BIVA was evaluated by an impedance vector analyzer with measurement frequency of 50 kHz ± 1% (BIA101BIVA®, Akern, Loc. Montacchiello, Pisa, Italy). Both bioimpedance parameters (Rz and Xc) were normalized according to the patients’ height (H) and plotted on a Rz/H and Xc/H graph (Biavector, Bodygram Plus® version 1.31). BIVA is a non-invasive technique that allows a reliable and reproducible assessment of the distribution of body fluids in several clinical settings [9], Rz reflecting conductivity through ionic solutions, Xc the impedance due to the membrane capacitance of metabolically active cells; finally, PhA represents a derived parameter, which expresses the ratio between intra- and extracellular fluid volumes. Furthermore, Biavector allows to compare the variations between repeated measurements on the same subject with the normal sex-specific ellipses of the general healthy population [10, 11]. Reliable thresholds for both overhydration and dehydration conditions have been previously identified at the lower and upper poles of the 75th sex-specific tolerance ellipse, respectively [11].

Shapiro–Wilk test was used to assess for normality. Normal variables were expressed as mean ± standard deviation. Non-normal variables that could be normalized after logarithmic transformation were then expressed as geometric mean and interquartile range. Unnormalisable variables were expressed as median and interquartile range.

Student’s t-test for paired samples or ANOVA test for repeated measurements were used to identify longitudinal differences in variables with a normal distribution. Wilcoxon and Friedman tests were used to identify differences in median values for variables that had a non-normal distribution.

To compare the profile of the analytes during infusion of placebo or diclofenac, another method was used, with the aim of comparing the trend during the whole test, rather than each single time of observation. A curve was plotted for the parameters of each subject in the two different experimental conditions and then the area under the curve (AUC) was calculated. A t-test for paired samples was then conducted between the AUC during placebo and the AUC during diclofenac.

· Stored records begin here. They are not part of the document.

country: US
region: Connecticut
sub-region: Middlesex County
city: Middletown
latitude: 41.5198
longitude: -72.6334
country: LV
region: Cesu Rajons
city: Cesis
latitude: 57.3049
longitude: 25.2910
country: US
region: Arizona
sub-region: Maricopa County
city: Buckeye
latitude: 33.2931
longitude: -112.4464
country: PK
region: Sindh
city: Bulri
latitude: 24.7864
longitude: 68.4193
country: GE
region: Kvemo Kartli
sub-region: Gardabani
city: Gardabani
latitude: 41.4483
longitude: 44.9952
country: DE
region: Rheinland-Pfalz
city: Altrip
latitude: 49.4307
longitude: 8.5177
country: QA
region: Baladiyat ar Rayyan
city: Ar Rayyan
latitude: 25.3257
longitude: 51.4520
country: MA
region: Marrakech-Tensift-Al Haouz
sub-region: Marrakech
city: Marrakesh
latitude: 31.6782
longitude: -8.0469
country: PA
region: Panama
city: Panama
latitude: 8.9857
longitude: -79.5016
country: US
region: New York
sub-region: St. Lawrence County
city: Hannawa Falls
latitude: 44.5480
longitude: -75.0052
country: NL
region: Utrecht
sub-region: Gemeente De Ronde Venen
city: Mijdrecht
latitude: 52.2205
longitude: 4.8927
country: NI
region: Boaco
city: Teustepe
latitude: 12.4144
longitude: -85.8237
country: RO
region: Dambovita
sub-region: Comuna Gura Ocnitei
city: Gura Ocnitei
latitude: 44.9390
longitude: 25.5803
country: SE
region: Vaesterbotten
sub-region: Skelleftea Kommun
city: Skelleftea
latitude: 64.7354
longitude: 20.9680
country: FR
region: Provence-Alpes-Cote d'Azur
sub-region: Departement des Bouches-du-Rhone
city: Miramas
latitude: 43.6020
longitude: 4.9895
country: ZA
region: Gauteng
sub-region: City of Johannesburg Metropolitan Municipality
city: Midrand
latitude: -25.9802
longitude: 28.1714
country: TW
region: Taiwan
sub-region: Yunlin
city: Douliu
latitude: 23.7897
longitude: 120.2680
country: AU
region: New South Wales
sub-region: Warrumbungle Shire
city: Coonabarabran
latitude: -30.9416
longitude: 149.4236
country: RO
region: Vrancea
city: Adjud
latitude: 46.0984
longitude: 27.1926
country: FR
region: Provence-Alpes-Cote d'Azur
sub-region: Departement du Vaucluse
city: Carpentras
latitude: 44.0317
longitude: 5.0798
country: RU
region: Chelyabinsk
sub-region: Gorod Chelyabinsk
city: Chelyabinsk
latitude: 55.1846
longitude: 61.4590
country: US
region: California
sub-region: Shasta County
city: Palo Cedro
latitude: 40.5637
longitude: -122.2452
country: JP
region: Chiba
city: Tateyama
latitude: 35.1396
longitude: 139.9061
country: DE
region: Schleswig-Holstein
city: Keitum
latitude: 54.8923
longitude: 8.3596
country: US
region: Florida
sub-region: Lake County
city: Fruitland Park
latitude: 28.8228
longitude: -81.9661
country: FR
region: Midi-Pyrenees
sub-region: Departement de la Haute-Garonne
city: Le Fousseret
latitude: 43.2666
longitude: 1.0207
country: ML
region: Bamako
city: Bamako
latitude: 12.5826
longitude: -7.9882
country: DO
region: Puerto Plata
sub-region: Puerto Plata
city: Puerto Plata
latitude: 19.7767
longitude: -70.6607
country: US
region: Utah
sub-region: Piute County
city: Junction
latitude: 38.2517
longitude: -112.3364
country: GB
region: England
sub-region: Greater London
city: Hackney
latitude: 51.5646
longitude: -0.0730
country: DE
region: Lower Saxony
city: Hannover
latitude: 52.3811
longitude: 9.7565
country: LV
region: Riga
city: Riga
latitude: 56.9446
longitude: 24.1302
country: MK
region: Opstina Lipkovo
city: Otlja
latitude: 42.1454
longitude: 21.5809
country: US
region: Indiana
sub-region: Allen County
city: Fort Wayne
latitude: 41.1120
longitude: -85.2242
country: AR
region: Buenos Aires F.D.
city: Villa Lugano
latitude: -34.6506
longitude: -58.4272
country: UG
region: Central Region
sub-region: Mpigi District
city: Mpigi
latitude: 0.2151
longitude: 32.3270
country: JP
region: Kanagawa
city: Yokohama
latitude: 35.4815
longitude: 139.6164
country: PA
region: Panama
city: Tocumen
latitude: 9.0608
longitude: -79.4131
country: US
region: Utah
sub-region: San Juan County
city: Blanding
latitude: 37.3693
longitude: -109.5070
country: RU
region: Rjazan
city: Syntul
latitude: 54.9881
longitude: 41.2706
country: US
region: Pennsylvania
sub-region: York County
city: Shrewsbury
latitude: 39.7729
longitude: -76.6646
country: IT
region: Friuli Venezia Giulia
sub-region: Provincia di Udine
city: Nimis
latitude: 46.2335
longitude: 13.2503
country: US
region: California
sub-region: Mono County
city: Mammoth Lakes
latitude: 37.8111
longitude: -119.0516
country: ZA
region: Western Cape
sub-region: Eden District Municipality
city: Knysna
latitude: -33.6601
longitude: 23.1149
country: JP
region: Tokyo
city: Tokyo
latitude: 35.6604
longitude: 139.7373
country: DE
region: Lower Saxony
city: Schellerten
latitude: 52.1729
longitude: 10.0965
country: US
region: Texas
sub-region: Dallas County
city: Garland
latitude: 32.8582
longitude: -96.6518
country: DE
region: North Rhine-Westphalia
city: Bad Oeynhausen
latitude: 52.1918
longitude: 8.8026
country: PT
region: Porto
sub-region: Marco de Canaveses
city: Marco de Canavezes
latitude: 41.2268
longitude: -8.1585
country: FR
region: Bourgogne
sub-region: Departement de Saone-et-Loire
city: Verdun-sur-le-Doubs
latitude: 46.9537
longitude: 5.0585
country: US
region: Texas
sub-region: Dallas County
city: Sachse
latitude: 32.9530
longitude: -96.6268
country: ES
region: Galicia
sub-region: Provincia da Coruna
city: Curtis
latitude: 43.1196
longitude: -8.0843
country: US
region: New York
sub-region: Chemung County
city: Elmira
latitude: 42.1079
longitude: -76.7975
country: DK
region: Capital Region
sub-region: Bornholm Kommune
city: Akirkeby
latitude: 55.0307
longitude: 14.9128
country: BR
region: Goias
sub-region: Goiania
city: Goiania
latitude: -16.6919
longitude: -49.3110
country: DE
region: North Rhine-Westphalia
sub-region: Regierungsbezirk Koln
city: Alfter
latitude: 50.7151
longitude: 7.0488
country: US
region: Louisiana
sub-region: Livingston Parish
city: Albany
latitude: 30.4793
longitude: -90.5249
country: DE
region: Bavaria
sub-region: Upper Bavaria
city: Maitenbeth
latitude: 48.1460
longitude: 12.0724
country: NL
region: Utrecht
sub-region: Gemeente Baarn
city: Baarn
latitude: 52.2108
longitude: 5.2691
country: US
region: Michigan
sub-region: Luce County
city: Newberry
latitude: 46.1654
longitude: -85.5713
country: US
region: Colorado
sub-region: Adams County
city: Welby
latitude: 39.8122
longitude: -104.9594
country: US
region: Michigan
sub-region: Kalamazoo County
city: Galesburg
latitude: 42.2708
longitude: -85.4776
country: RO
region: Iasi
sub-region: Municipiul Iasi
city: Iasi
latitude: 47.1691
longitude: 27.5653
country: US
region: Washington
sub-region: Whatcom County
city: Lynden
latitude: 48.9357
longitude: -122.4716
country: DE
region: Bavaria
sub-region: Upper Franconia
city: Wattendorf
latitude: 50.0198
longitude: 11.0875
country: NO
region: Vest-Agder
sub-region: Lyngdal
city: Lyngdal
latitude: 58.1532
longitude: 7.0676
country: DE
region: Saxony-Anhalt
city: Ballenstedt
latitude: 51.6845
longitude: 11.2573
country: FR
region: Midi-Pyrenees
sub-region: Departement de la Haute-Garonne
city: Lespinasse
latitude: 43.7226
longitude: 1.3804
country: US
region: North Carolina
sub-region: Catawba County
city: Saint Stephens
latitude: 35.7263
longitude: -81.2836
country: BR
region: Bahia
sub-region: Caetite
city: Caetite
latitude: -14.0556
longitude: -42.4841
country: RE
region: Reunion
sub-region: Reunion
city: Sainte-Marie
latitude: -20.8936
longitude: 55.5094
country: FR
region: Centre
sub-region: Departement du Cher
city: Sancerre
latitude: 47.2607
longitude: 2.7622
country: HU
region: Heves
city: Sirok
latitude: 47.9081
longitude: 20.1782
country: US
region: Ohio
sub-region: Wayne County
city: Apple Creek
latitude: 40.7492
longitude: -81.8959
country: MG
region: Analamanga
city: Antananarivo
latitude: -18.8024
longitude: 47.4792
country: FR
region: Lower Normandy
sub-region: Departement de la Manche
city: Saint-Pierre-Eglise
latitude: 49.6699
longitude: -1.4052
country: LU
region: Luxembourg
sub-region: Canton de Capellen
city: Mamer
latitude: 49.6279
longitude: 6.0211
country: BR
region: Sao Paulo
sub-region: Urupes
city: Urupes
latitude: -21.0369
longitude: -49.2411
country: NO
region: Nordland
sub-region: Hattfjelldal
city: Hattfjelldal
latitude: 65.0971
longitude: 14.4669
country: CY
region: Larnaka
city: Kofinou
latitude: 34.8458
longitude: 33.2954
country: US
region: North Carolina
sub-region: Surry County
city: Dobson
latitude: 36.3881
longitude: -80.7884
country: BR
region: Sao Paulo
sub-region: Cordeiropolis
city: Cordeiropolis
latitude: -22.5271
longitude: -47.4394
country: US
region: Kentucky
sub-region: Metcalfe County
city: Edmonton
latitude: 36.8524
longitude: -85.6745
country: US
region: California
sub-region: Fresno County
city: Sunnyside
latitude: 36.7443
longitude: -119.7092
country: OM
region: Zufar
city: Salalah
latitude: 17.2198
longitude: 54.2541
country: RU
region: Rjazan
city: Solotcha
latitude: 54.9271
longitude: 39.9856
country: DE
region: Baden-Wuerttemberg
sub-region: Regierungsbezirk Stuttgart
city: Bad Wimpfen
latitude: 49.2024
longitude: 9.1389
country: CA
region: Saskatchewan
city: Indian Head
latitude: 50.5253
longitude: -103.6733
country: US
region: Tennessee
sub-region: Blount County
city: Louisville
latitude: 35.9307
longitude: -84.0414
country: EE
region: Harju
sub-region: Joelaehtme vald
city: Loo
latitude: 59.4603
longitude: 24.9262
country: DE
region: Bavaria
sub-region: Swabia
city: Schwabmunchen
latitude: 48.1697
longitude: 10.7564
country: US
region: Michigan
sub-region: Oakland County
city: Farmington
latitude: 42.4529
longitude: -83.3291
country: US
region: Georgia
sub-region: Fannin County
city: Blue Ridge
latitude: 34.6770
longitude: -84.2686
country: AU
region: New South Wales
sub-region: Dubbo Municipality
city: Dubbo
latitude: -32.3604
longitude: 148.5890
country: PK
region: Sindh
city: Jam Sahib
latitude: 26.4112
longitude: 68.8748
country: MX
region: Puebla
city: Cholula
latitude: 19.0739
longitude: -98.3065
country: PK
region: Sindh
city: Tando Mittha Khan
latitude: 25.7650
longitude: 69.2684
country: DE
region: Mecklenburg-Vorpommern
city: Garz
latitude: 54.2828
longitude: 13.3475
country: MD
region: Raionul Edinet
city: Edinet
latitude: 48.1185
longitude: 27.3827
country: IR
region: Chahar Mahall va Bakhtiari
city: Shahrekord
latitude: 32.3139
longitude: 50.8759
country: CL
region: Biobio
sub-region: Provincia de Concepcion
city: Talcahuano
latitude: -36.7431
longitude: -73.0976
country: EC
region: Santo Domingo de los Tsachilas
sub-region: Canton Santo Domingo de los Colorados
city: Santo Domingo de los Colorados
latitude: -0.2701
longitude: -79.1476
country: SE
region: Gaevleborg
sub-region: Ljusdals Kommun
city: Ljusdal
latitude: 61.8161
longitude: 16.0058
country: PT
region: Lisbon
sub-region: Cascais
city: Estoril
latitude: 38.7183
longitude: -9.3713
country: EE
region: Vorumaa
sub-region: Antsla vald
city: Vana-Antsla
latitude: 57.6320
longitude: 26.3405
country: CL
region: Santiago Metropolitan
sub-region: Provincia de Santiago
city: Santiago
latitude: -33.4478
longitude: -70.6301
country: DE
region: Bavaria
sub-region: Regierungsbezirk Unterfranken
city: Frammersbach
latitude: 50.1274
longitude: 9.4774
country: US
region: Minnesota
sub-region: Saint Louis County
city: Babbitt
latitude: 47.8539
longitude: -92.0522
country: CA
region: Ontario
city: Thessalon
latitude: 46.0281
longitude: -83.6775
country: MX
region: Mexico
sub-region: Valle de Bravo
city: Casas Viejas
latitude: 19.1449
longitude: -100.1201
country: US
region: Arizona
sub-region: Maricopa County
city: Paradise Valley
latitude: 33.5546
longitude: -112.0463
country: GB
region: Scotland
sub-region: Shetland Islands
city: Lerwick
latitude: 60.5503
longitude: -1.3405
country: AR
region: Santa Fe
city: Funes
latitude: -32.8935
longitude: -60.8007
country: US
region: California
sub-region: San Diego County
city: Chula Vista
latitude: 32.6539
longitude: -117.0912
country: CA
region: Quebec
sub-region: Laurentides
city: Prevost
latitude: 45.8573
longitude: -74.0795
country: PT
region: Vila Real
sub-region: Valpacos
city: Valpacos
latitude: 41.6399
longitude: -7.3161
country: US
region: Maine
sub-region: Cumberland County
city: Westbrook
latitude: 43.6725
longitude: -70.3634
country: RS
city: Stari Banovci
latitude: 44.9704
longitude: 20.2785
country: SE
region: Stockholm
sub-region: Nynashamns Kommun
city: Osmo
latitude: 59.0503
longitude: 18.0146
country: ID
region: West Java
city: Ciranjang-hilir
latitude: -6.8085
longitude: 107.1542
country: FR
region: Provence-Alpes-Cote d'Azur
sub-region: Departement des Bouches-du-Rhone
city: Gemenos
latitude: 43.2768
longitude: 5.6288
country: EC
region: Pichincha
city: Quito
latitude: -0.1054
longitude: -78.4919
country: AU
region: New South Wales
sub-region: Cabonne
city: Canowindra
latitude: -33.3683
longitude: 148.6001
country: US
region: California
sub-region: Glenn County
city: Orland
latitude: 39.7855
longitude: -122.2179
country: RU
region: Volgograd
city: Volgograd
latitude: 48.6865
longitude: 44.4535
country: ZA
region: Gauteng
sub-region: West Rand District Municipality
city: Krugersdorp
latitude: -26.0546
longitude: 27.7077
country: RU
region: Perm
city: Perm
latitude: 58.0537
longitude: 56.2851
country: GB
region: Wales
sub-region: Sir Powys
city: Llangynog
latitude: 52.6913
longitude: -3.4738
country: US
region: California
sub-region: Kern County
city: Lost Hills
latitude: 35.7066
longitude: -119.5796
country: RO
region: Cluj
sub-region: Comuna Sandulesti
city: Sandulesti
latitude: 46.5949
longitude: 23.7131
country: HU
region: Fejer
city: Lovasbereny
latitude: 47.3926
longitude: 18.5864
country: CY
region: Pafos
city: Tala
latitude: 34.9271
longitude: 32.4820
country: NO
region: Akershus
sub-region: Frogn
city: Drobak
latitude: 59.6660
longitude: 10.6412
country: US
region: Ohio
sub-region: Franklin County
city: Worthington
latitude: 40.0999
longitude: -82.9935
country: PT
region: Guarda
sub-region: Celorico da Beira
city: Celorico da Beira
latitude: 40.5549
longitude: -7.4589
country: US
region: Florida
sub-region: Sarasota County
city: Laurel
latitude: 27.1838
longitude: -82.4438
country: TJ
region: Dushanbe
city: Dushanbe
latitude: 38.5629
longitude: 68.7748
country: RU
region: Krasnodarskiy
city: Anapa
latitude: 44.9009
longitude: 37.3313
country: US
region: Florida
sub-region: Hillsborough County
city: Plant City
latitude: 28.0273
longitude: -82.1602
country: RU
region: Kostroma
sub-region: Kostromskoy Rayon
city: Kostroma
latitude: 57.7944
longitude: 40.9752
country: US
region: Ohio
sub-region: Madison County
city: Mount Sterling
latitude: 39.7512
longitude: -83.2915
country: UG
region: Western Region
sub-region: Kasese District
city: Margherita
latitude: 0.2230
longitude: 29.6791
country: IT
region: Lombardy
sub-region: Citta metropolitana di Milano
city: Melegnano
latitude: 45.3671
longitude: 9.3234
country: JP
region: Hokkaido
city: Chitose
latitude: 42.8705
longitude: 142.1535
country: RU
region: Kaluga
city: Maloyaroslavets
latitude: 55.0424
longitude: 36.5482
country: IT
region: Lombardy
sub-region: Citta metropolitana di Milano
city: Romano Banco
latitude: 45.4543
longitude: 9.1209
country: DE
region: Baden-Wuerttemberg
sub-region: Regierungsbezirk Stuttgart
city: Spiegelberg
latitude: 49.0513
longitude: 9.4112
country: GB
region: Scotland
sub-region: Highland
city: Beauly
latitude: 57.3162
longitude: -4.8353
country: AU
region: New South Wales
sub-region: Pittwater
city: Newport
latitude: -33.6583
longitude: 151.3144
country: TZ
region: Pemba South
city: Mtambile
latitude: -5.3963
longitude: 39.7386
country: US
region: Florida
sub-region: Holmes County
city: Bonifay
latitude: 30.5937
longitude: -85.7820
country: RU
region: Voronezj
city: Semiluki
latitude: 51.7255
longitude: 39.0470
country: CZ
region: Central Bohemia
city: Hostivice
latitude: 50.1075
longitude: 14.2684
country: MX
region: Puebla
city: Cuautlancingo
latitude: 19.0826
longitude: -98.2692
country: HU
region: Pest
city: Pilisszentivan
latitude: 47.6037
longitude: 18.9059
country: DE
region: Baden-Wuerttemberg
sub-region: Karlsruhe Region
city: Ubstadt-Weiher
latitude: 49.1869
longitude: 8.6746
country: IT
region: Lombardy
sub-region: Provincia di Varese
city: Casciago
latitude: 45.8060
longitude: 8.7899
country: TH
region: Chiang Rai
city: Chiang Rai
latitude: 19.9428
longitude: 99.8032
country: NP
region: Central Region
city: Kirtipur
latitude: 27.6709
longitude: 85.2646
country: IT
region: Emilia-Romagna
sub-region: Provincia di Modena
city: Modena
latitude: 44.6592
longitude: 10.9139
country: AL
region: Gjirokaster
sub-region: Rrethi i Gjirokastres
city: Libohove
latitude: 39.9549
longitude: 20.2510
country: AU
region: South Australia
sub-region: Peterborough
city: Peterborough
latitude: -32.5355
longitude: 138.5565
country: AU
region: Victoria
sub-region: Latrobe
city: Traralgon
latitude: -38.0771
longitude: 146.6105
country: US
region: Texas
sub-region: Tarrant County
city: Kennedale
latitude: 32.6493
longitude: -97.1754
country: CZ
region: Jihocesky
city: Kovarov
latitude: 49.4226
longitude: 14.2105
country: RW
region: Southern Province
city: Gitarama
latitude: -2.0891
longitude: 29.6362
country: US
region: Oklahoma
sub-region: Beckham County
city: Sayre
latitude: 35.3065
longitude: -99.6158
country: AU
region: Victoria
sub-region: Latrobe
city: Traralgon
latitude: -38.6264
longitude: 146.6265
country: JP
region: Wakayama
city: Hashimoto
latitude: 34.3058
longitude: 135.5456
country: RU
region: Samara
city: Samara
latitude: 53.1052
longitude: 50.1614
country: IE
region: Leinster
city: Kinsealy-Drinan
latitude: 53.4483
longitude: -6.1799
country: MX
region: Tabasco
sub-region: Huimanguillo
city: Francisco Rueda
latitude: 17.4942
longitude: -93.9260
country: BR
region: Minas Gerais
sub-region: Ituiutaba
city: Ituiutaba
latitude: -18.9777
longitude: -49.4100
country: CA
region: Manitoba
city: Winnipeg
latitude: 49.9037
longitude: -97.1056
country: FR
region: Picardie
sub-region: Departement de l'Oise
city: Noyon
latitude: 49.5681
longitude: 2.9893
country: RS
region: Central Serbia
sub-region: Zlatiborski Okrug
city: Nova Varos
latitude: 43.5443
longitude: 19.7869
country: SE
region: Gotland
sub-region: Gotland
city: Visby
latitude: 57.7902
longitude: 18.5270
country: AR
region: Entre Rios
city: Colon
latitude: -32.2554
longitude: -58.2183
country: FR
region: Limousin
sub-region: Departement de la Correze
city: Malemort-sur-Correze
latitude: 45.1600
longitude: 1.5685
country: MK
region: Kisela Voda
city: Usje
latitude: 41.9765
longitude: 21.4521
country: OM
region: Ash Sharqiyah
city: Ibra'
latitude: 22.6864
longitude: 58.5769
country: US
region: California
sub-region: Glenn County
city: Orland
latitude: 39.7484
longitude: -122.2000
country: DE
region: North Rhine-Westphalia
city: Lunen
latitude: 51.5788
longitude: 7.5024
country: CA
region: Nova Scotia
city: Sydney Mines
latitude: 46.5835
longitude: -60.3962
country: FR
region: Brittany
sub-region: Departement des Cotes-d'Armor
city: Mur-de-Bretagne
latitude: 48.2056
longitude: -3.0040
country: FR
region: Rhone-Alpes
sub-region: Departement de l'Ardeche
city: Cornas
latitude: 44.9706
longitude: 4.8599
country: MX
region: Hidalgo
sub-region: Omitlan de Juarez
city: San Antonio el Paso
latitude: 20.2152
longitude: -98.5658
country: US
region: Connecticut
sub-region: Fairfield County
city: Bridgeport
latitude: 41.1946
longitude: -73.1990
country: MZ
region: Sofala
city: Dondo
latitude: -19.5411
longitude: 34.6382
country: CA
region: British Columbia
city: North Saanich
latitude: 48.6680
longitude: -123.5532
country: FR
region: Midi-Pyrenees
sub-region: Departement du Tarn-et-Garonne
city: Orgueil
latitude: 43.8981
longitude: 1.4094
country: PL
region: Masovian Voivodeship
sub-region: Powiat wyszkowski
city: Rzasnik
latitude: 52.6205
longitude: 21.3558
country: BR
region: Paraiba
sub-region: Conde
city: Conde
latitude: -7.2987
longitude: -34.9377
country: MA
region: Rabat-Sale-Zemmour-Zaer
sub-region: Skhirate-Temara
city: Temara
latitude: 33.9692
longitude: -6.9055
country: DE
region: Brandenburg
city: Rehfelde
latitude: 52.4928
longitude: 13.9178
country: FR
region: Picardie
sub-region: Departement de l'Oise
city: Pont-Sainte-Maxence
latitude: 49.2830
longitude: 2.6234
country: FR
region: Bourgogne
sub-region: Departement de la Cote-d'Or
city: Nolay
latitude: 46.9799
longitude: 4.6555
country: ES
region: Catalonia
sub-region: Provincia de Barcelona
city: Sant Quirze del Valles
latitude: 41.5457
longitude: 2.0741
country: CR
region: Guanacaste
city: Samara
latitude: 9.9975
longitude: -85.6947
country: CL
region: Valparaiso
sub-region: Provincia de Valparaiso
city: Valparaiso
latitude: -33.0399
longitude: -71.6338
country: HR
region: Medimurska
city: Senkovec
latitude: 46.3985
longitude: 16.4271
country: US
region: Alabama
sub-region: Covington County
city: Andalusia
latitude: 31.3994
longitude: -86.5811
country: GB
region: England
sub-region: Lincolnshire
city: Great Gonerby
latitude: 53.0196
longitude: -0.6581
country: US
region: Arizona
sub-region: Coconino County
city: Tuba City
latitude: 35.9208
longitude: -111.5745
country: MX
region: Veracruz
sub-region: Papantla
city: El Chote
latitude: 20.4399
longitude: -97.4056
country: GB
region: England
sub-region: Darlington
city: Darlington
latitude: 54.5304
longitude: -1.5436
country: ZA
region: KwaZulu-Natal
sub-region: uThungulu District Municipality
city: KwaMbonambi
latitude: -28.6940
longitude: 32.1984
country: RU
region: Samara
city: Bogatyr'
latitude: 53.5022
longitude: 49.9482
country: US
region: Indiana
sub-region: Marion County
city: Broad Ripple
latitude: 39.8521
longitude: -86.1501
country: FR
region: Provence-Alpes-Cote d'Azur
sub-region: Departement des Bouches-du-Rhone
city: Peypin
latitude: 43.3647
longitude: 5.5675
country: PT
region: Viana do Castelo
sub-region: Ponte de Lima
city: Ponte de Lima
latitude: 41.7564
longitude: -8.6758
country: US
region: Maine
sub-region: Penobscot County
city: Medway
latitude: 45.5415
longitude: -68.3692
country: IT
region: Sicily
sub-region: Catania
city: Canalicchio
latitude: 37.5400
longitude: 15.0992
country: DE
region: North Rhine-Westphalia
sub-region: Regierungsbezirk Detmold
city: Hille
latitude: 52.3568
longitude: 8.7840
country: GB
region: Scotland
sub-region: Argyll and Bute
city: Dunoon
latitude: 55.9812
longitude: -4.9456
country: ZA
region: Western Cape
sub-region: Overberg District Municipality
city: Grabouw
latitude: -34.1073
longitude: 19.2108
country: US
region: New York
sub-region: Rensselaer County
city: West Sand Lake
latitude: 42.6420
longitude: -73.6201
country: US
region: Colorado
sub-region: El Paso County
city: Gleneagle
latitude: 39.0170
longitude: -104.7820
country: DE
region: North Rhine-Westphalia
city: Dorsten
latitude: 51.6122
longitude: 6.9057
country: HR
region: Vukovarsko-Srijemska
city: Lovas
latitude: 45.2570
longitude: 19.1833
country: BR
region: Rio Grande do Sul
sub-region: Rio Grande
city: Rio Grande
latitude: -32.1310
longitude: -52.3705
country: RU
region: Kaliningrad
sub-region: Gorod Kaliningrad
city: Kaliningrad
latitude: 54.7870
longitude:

With respect to BIVA, mean Biavectors’ displacement between consecutive observations was evaluated with the paired one-sample Hotelling's T2 test [10].

As this was a proof-of-concept study, no preliminary analysis for sample size and power were conducted. A cut-off p value < 0.05 was considered as statistically significant. Statistical analysis was performed using MedCalcTM® (Statistical Software version 18.11.3, MedCalc Software Ltd, Ostend, Belgium). Graphs and figures were realized with GraphPad PrismTM® (version 8.01; GraphPad Software Inc., La Jolla, California).